Y Xu1*, J Bhatnagar1 , G Bednarz1 , J Flickinger1 , Y Arai1 , J Vacsulka2 , W Feng3 , E Monaco2 , A Niranjan2 , L Dade Lunsford2 , M Saiful Huq1 , (1) Department of Radiation Oncology, University of Pittsburgh Cancer Institute, Pittsburgh, PA, (2) Department of Neurological Surgery, University of Pittsburgh Medical Center, Pittsburgh, PA, (3) Dept of Radiation Oncology, New York Presbyterian Hospital/Columbia Univ Medical Center, New York, NY


WE-G-BRA-8 (Wednesday, July 15, 2015) 4:30 PM - 6:00 PM Room: Ballroom A

Purpose: To perform a failure modes and effects analysis (FMEA) study for Gamma Knife (GK) radiosurgery processes at our institution based on our experience with the treatment of more than 13,000 patients.

Methods: A team consisting of medical physicists, nurses, radiation oncologists, neurosurgeons at the University of Pittsburgh Medical Center and an external physicist expert was formed for the FMEA study. A process tree and a failure mode table were created for the GK procedures using the Leksell GK Perfexion and 4C units. Three scores for the probability of occurrence (O), the severity (S), and the probability of no detection (D) for failure modes were assigned to each failure mode by each professional on a scale from 1 to 10. The risk priority number (RPN) for each failure mode was then calculated (RPN = OxSxD) as the average scores from all data sets collected.

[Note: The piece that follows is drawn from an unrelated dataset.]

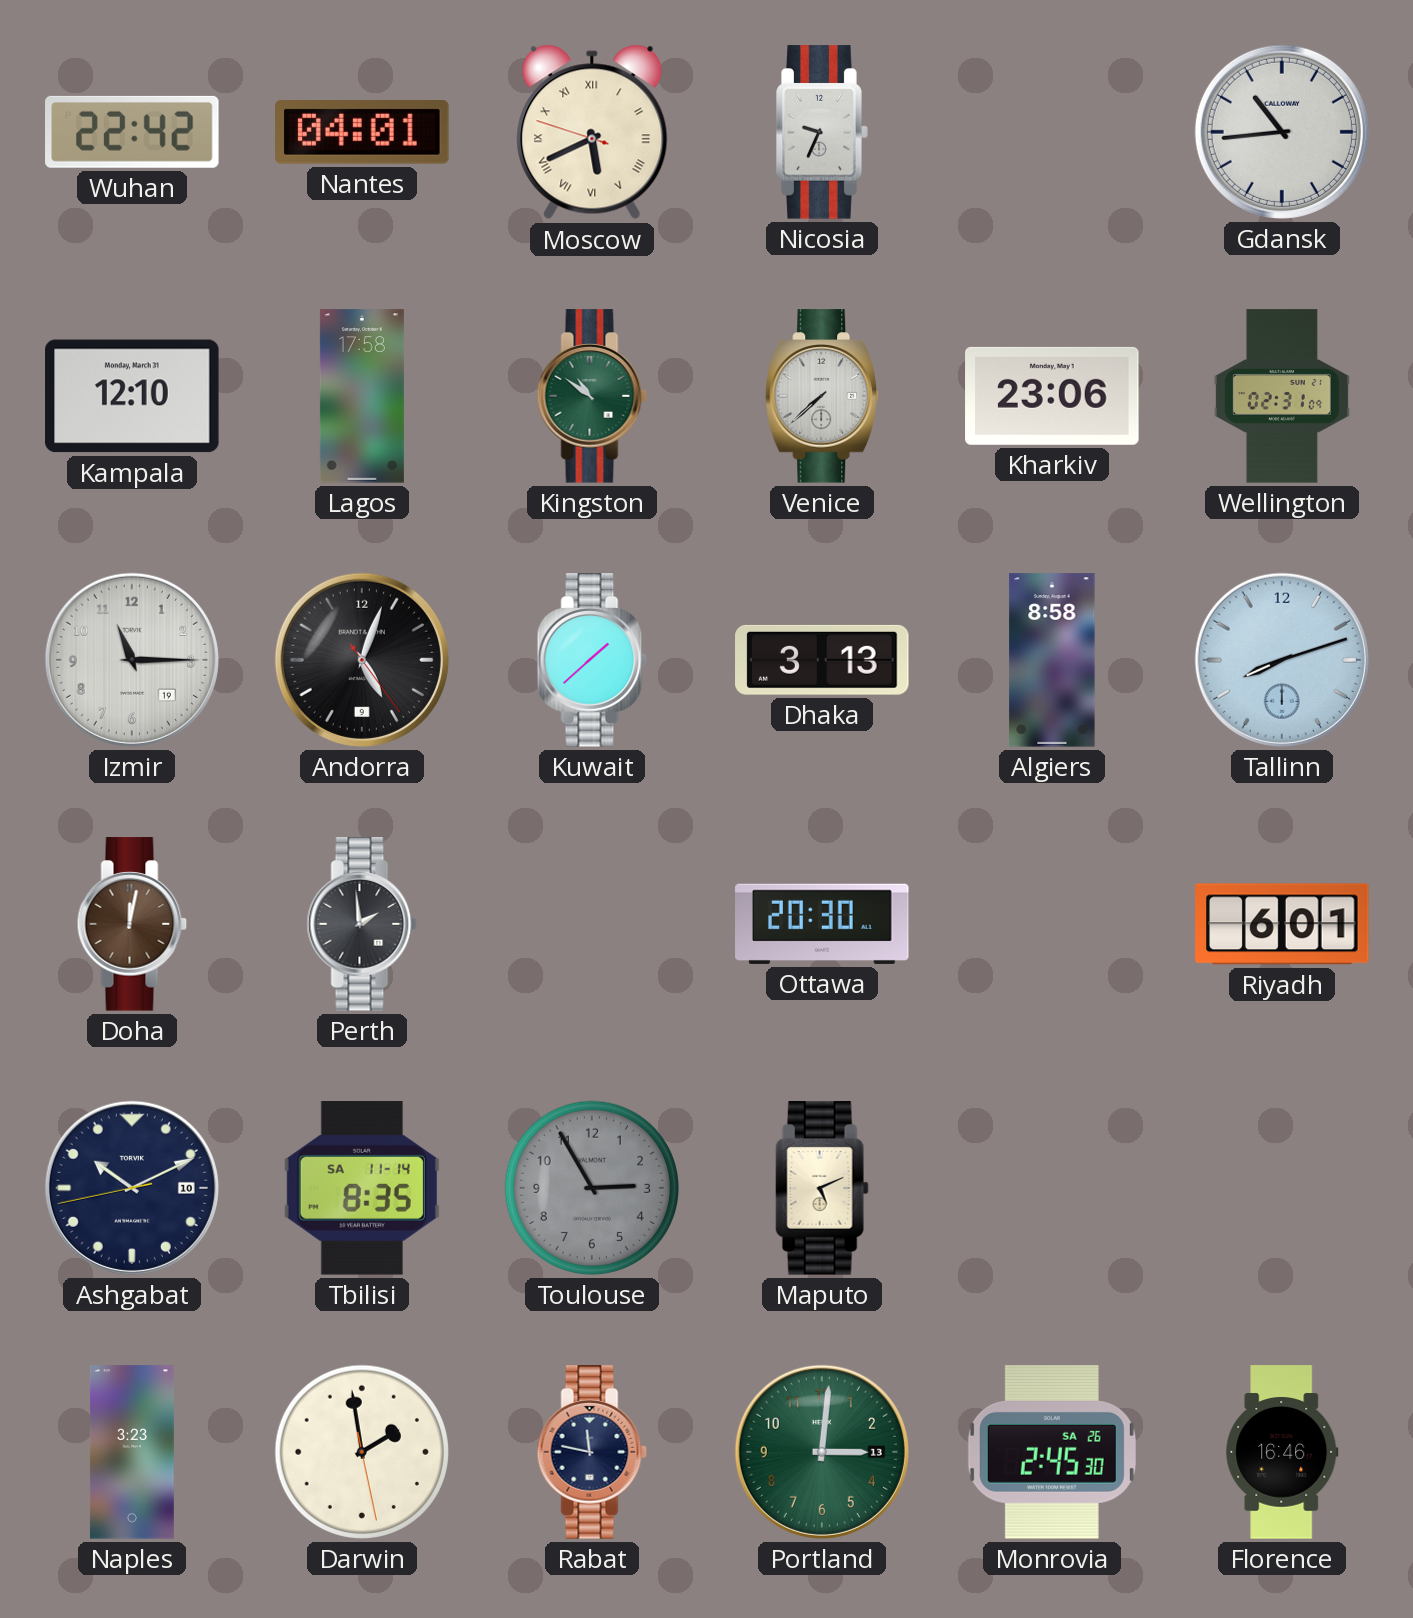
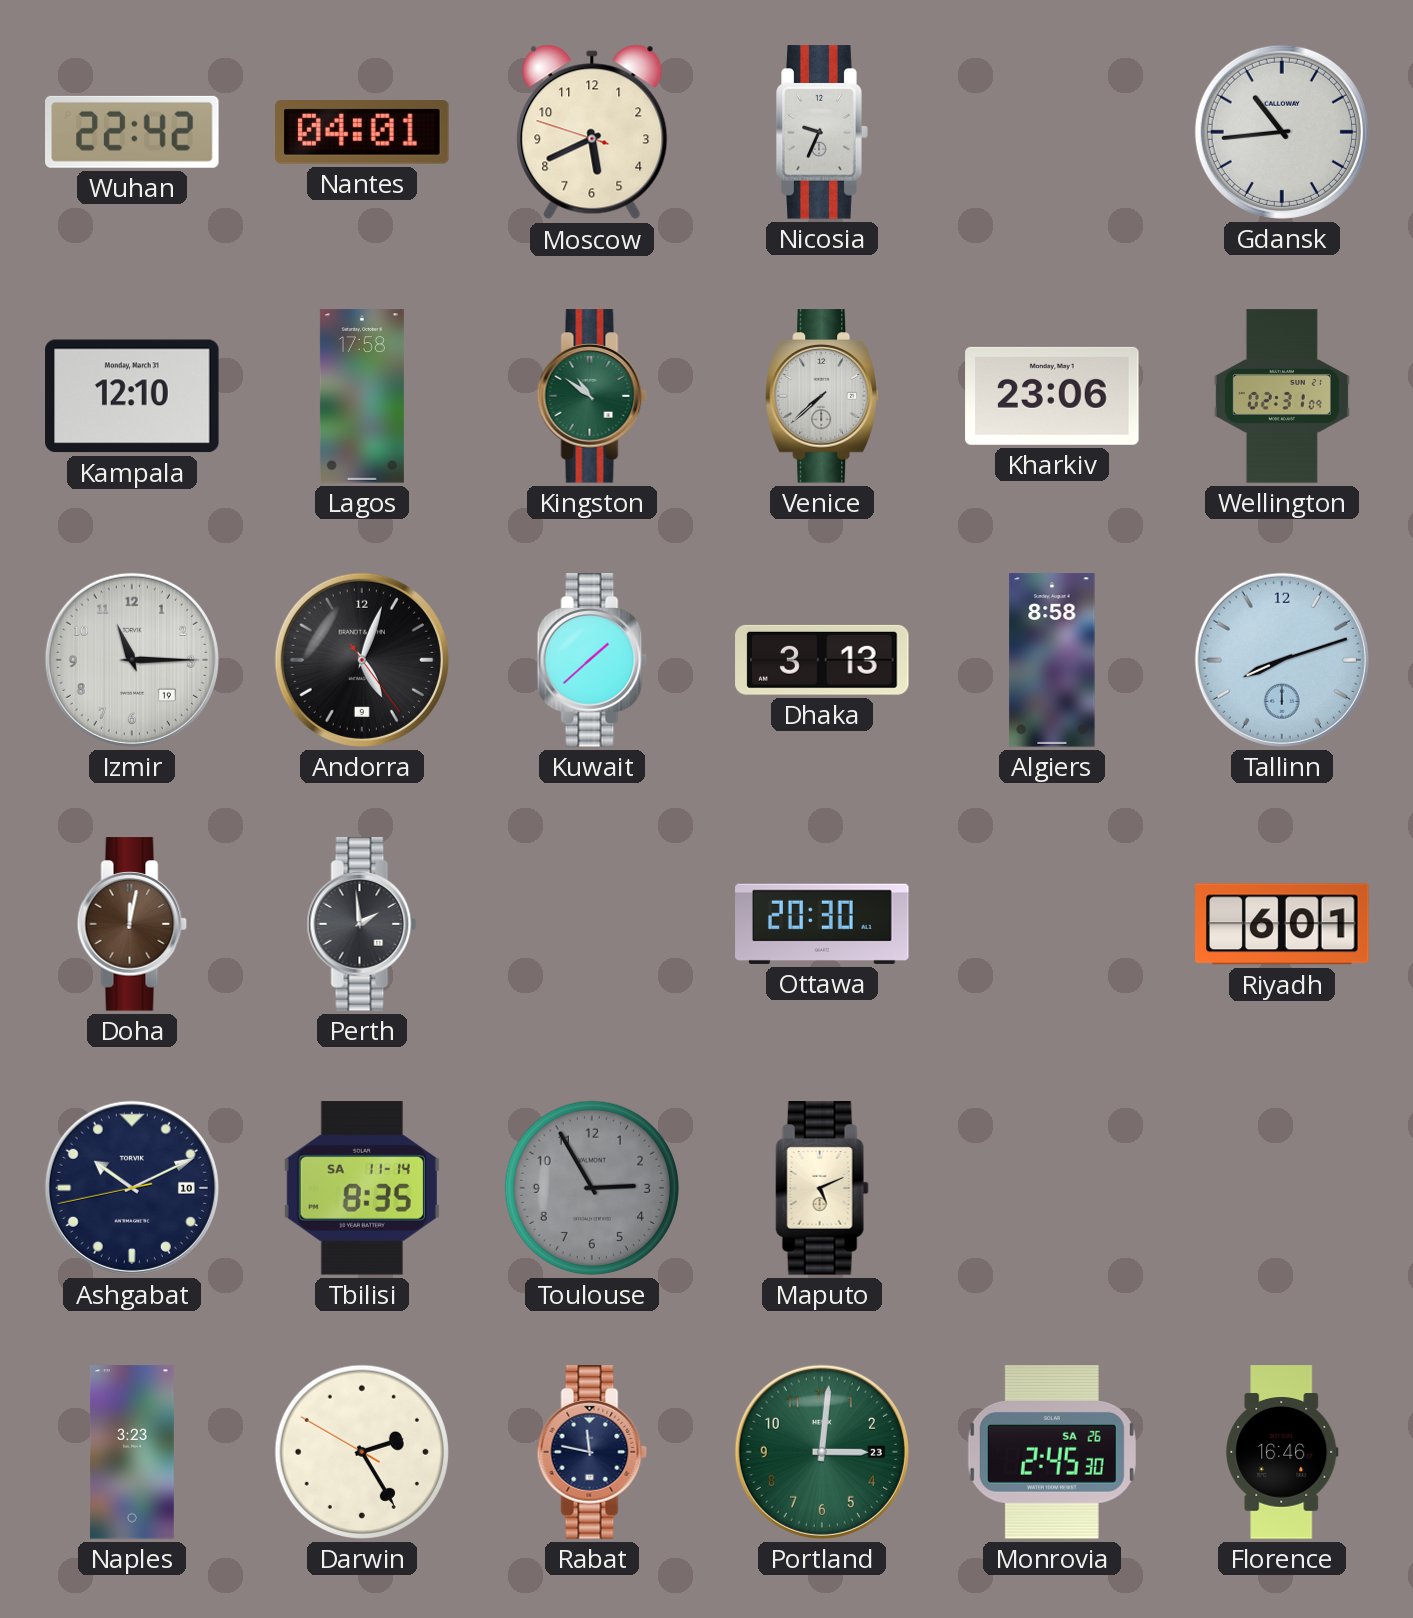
Moscow numerals: Roman -> Arabic
Darwin: 1:58 -> 2:24
Portland date: 13 -> 23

Results: The established process tree for GK radiosurgery consists of 10 sub-processes and 53 steps, including a sub-process for frame placement and 11 steps that are directly related to the frame-based nature of the GK radiosurgery. Out of the 86 failure modes identified, 40 failure modes are GK specific, caused by the potential for inappropriate use of the radiosurgery head frame, the imaging fiducial boxes, the GK helmets and plugs, and the GammaPlan treatment planning system. The other 46 failure modes are associated with the registration, imaging, image transfer, contouring processes that are common for all radiation therapy techniques. The failure modes with the highest hazard scores are related to imperfect frame adaptor attachment, bad fiducial box assembly, overlooked target areas, inaccurate previous treatment information and excessive patient movement during MRI scan.

Conclusion: The implementation of the FMEA approach for Gamma Knife radiosurgery enabled deeper understanding of the overall process among all professionals involved in the care of the patient and helped identify potential weaknesses in the overall process.